Discovery of Farnesoid X Receptor Antagonists Based on a Library of Oleanolic Acid 3-O-Esters through Diverse Substituent Design and Molecular Docking Methods
Shao-Rong Wang,
Tingting Xu,
Kai Deng,
Chi-Wai Wong,
Jinsong Liu,
Wei-Shuo Fang
Affiliations
Shao-Rong Wang
State Key Laboratory of Bioactive Substances and Functions of Natural Medicines, Institute of Materia Medica, Chinese Academy of Medical Sciences & Peking Union Medical College, 2A Nanwei Road, Beijing 100050, China
Tingting Xu
School of Life Sciences, University of Science and Technology of China, Hefei 230026, China
Kai Deng
State Key Laboratory of Bioactive Substances and Functions of Natural Medicines, Institute of Materia Medica, Chinese Academy of Medical Sciences & Peking Union Medical College, 2A Nanwei Road, Beijing 100050, China
Chi-Wai Wong
NeuMed Pharmaceuticals Limited, Unit 509, 5/F BioTech Center I, No. 9 Science Park West Avenue, Shatin, Hong Kong, China
Jinsong Liu
State Key Laboratory of Respiratory Disease, Guangzhou Institutes of Biomedicine and Health, Chinese Academy of Sciences, Guangzhou 510530, China
Wei-Shuo Fang
State Key Laboratory of Bioactive Substances and Functions of Natural Medicines, Institute of Materia Medica, Chinese Academy of Medical Sciences & Peking Union Medical College, 2A Nanwei Road, Beijing 100050, China
The pentacyclic triterpene oleanolic acid (OA, 1) with known farnesoid X receptor (FXR) modulatory activity was modified at its C-3 position to find new FXR-interacting agents.

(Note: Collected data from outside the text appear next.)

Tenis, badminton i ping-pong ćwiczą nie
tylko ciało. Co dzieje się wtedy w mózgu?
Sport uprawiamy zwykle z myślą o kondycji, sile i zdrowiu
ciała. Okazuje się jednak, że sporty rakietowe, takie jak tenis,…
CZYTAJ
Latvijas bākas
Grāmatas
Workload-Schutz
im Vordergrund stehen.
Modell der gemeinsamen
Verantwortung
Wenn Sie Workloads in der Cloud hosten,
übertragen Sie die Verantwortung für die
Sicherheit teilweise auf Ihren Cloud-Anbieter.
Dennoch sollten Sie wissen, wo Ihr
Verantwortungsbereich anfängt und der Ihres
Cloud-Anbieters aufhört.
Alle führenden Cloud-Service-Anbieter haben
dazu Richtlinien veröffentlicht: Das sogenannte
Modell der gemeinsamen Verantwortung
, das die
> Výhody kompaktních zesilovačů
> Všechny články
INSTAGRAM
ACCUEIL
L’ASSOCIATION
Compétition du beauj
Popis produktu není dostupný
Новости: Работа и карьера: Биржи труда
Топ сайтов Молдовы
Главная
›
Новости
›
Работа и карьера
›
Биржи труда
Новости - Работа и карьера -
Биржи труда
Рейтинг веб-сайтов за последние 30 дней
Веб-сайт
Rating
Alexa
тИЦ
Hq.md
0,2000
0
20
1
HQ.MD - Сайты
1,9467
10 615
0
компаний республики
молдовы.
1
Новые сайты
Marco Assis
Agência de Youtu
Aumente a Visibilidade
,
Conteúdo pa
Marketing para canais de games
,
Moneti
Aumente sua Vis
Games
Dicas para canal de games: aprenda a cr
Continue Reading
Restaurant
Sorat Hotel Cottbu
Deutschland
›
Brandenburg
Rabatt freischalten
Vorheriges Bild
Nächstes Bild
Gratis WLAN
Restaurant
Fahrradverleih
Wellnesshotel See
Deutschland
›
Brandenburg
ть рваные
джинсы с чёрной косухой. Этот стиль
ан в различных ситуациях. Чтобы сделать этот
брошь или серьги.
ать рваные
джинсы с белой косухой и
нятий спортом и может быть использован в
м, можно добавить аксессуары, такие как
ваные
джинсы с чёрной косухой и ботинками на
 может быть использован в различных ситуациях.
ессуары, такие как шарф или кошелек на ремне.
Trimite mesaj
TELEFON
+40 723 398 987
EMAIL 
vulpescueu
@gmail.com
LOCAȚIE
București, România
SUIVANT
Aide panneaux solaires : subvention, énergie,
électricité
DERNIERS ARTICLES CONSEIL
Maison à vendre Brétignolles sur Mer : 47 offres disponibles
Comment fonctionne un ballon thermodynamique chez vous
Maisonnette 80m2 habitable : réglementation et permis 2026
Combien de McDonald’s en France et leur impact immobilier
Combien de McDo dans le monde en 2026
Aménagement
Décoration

A diverse substitution library of OA derivatives was constructed in silico through a 2D fingerprint similarity cluster strategy. With further docking analysis, four top-scored OA 3-O-ester derivatives were selected for synthesis. The bioassay results indicated that all four compounds 3 inhibited chenodeoxycholic acid (CDCA)-induced FXR transactivation in a concentration-dependent mode. Among them 3b and 3d are more active than the parent compound OA. A molecular simulation study was performed to attempt to explain the structure-activity relationship (SAR) and the antagonistic action. To the best of our knowledge, this is the first report on semi-synthetic pentacyclic triterpenoids with FXR-modulatory activities.